De uitspraken hebben te maken met breuken. Kijk maar.
Uitspraak:
"1 van de 3 kinderen komt slaap tekort"
.
Dus
`1/3`
deel van de kinderen komt slaap tekort. En
`2/3`
deel van de kinderen heeft slaap genoeg.
Uitspraak:
"2 van 3 Nederlanders kijkt digitale televisie"
.
Dus
`2/3`
deel van de Nederlanders kijkt wel digitale televisie. En
`1/3`
deel van de Nederlanders kijkt geen digitale televisie.
Uitspraak:
"Zeven van de tien meisjes zijn verliefd"
.
Dus
`7/10`
deel van de meisjes is verliefd. En
`3/10`
deel van de meisjes is niet verliefd.
Schrijf de volgende zinnen met een breuk.
Een half uur.
Een kwart pizza.
Henry heeft vijfachtste deel van zijn pannenkoek op.

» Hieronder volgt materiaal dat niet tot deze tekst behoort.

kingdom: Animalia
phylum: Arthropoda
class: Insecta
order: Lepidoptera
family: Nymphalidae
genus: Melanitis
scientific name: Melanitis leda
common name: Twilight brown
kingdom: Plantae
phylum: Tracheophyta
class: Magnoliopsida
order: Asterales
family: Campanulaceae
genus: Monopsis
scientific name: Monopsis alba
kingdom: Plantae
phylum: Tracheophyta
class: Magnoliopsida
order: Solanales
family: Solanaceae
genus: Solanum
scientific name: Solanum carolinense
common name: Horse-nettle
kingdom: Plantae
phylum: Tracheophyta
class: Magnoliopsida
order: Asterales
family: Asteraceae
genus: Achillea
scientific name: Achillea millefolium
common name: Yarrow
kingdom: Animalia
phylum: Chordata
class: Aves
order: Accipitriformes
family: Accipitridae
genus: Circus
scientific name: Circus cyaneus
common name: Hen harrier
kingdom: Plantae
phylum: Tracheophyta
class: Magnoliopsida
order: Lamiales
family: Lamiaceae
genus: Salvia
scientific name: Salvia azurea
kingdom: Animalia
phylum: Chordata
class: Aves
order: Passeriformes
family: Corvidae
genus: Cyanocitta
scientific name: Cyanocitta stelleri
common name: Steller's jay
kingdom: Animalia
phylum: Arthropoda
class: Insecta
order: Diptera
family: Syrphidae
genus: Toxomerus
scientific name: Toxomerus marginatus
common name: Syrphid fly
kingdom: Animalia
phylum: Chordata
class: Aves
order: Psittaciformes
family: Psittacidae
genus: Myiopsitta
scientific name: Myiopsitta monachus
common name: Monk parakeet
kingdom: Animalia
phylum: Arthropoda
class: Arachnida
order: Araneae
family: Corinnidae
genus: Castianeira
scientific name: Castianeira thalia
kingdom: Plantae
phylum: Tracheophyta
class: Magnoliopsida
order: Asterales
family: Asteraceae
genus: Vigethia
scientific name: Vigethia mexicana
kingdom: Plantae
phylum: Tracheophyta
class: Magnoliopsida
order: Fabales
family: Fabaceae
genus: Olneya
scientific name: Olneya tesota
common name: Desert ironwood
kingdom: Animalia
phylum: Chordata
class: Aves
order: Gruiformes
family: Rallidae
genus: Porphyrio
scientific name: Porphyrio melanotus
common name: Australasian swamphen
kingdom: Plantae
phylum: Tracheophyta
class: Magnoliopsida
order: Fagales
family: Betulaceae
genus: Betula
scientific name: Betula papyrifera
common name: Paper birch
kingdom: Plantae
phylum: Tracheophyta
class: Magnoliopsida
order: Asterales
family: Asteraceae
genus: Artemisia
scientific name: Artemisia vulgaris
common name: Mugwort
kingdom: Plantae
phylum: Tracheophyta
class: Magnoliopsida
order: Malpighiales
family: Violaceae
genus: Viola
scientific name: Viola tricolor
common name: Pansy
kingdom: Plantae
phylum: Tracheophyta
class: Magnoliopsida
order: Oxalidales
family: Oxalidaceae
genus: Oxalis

In de klas dragen twee van de zeven leerlingen een bril.
Schrijf de antwoorden als breuk.
3 van de 5 leerlingen komen met de fiets naar school.
Welk deel van de leerlingen komt met de fiets?
Welk deel van de leerlingen komt niet met de fiets naar school?
Van een taart met 12 punten worden 7 punten opgegeten.
Welk deel van de taart blijft er over?
Elf van de vijftien brugklassers hebben een voldoende voor wiskunde.
Welk deel van de brugklassers heeft een onvoldoende?